● **What you should do**
All of the entries below need to be repeated exactly.

● **Material provided**

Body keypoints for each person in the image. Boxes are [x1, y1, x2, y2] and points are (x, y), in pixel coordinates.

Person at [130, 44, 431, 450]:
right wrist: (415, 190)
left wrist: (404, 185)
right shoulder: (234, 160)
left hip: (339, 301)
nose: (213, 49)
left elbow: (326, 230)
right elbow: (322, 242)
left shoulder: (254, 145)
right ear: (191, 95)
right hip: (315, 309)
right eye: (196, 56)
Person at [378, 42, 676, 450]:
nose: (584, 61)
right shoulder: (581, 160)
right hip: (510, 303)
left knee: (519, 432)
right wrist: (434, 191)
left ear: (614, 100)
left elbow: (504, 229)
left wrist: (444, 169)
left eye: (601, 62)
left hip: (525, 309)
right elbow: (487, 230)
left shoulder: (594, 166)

● **Your response**
Body keypoints for each person in the image. Boxes are [x1, y1, x2, y2] and points are (x, y), in pixel coordinates.

Person at [130, 44, 431, 450]:
right wrist: (415, 190)
left wrist: (404, 185)
right shoulder: (234, 160)
left hip: (339, 301)
nose: (213, 49)
left elbow: (326, 230)
right elbow: (322, 242)
left shoulder: (254, 145)
right ear: (191, 95)
right hip: (315, 309)
right eye: (196, 56)
Person at [378, 42, 676, 450]:
nose: (584, 61)
right shoulder: (581, 160)
right hip: (510, 303)
left knee: (519, 432)
right wrist: (434, 191)
left ear: (614, 100)
left elbow: (504, 229)
left wrist: (444, 169)
left eye: (601, 62)
left hip: (525, 309)
right elbow: (487, 230)
left shoulder: (594, 166)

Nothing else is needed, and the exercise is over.